Work request:
Set down the data below in full and exactly, minus the pictures.

Source material:
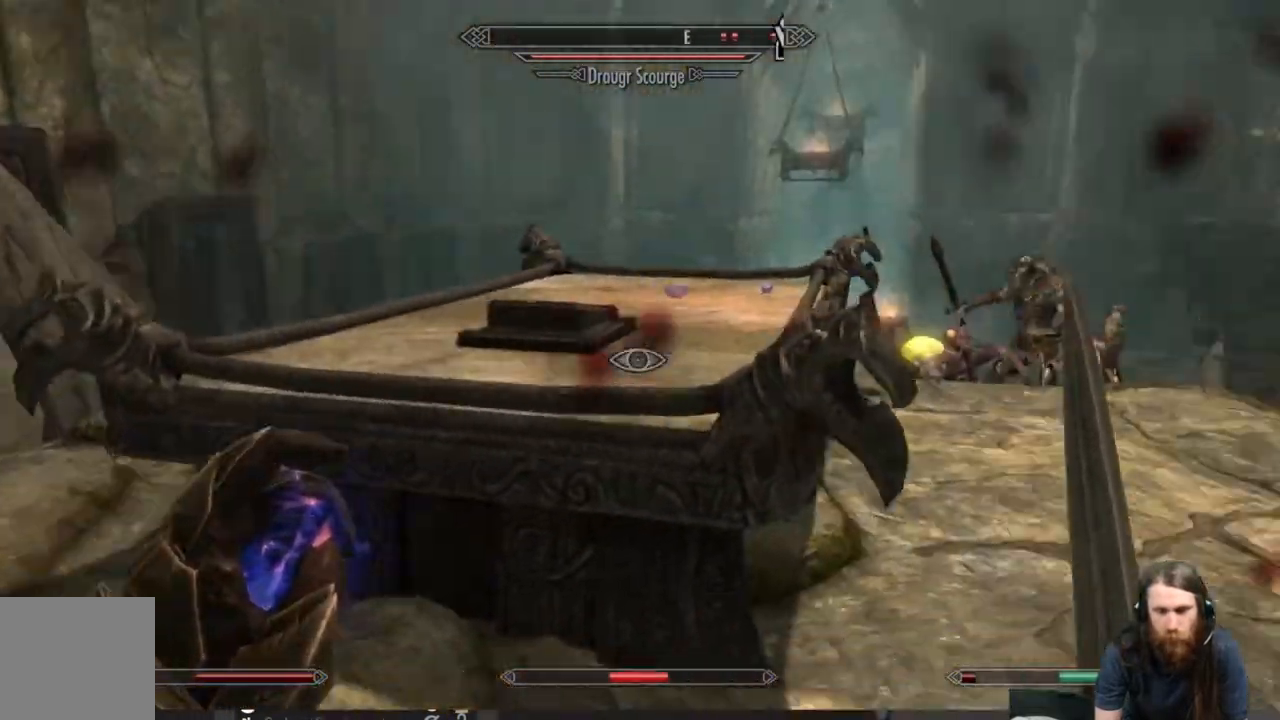
{"buttons": [], "left_stick": "down-left", "right_stick": "center", "events": [[200, "right_stick", "right"], [300, "right_stick", "center"]]}
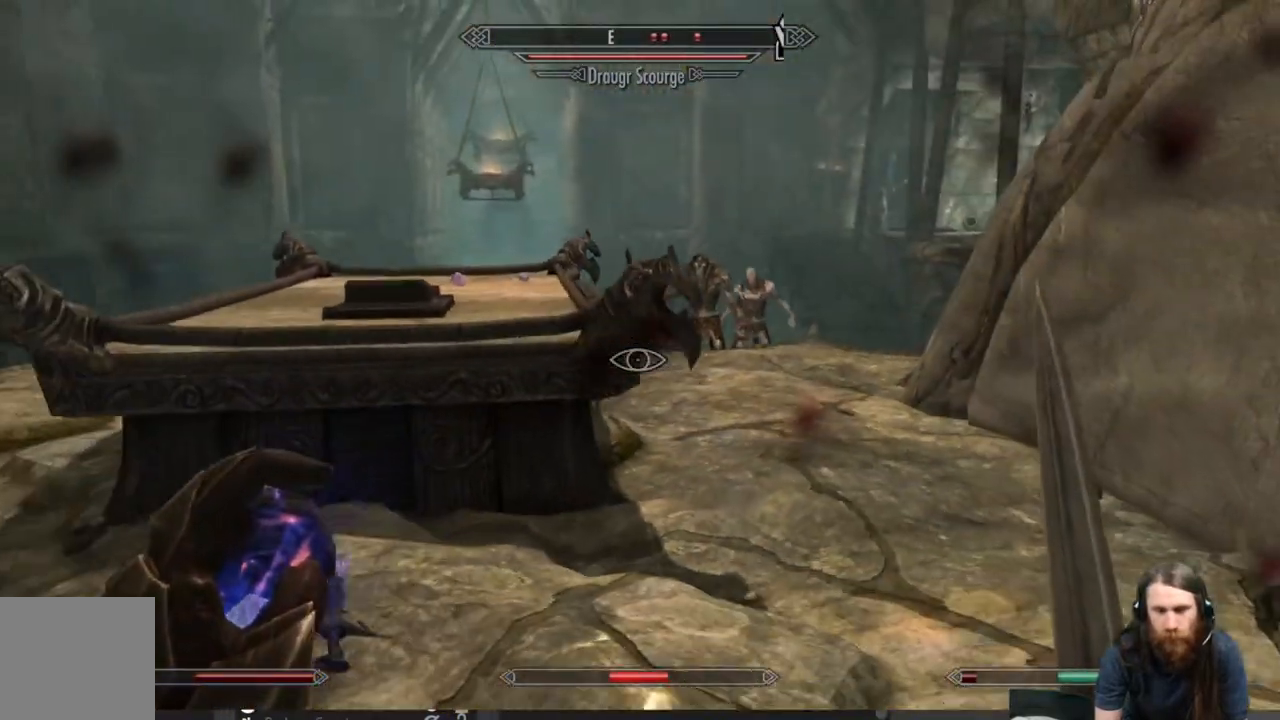
{"buttons": [], "left_stick": "left", "right_stick": "center", "events": [[483, "left_stick", "left"]]}
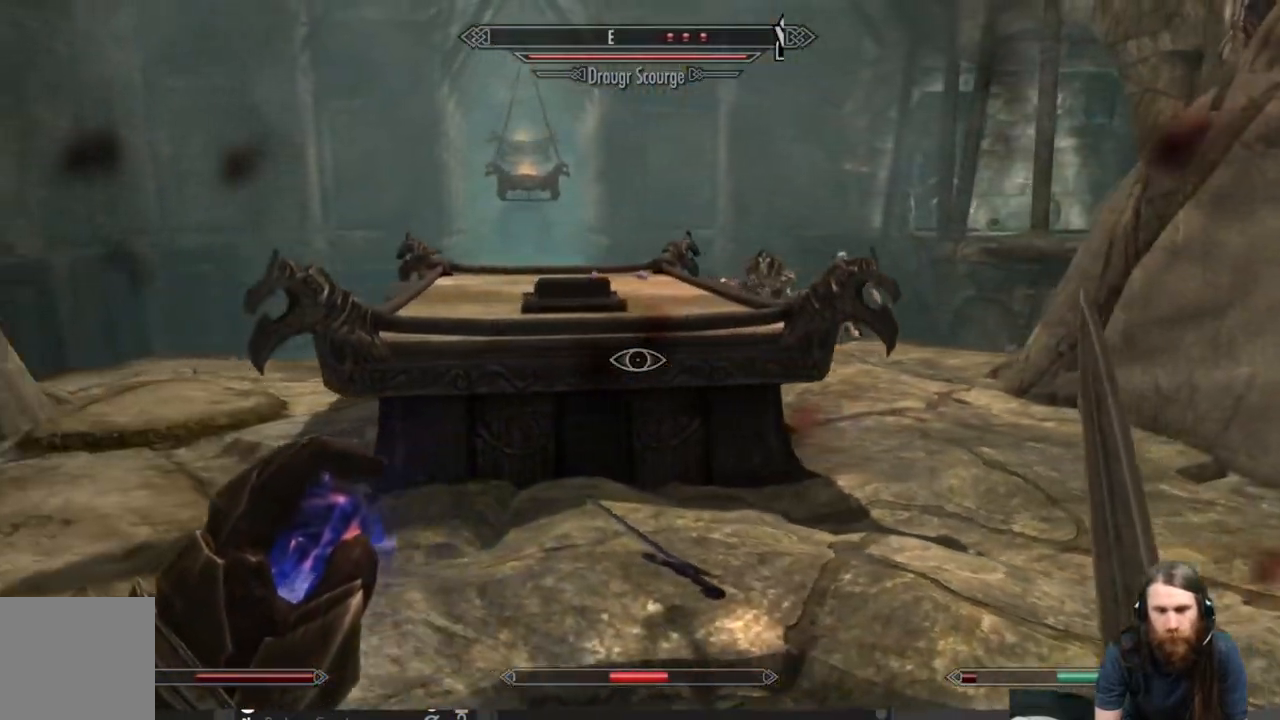
{"buttons": [], "left_stick": "up-left", "right_stick": "center", "events": [[167, "left_stick", "up-left"]]}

Exercise response:
{"buttons": [], "left_stick": "down-left", "right_stick": "center", "events": [[200, "right_stick", "right"], [300, "right_stick", "center"]]}
{"buttons": [], "left_stick": "left", "right_stick": "center", "events": [[483, "left_stick", "left"]]}
{"buttons": [], "left_stick": "up-left", "right_stick": "center", "events": [[167, "left_stick", "up-left"]]}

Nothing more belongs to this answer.